The Yoon administration deserves praise for the relatively soft landing of the economy. His government was on a crusade to normalize all the abnormalities orchestrated by the Moon Jae-in administration. The conservative government ended the ideology-driven administration’s off-track rush to scrap nuclear reactors, eased multilayered regulations on the private sector, and streamlined government spending.
But the general public is still stingy in appreciating the Yoon administration. In a JoongAng Ilbo survey, 35.2 percent said their livelihood got worse while only 8.6 percent said it improved. 54.6 percent found no difference, probably due to global recession. In the meantime, household debt has snowballed to a whopping 1.87 quadrillion won ($1.40 trillion). As many people cannot pay back their debt, they have to turn to the non-banking sector to get loans.
The slump is being fueled by a crisis in the manufacturing sector, as seen in the reduction of 97,000 jobs in April alone, the largest in 28 months.

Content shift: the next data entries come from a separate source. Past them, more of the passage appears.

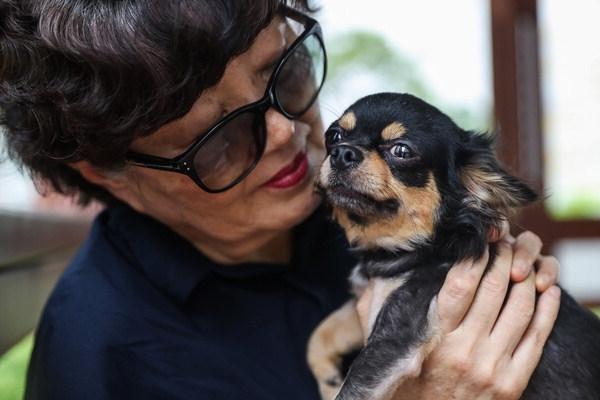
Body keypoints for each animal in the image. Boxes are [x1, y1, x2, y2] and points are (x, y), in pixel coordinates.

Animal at [307, 93, 600, 400]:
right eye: (333, 135)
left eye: (401, 151)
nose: (341, 152)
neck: (413, 249)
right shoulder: (368, 303)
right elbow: (320, 333)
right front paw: (328, 378)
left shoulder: (395, 334)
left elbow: (353, 387)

The slowed production and export in the sector adversely affect the balance of current accounts. The $270 million in surplus in March could be a good sign, but it owed much to the increase in the dividends from our companies’ corporate activities overseas. In fact, the balance of goods has deteriorated for the sixth month since November last year. Export also has declined for seven consecutive months from last year and the balance of trade has been in the red for 14 months in a row. The blame can be put on Korea’s sluggish export to China and depression in the chip sector, but basically it resulted from the underperformance of our manufacturing sector.
The fundamental cause of the economic crisis is the trouble on the manufacturing and export front, the two pillars of our economy. We urge the Yoon administration to do its best to find an effective solution to weather this storm.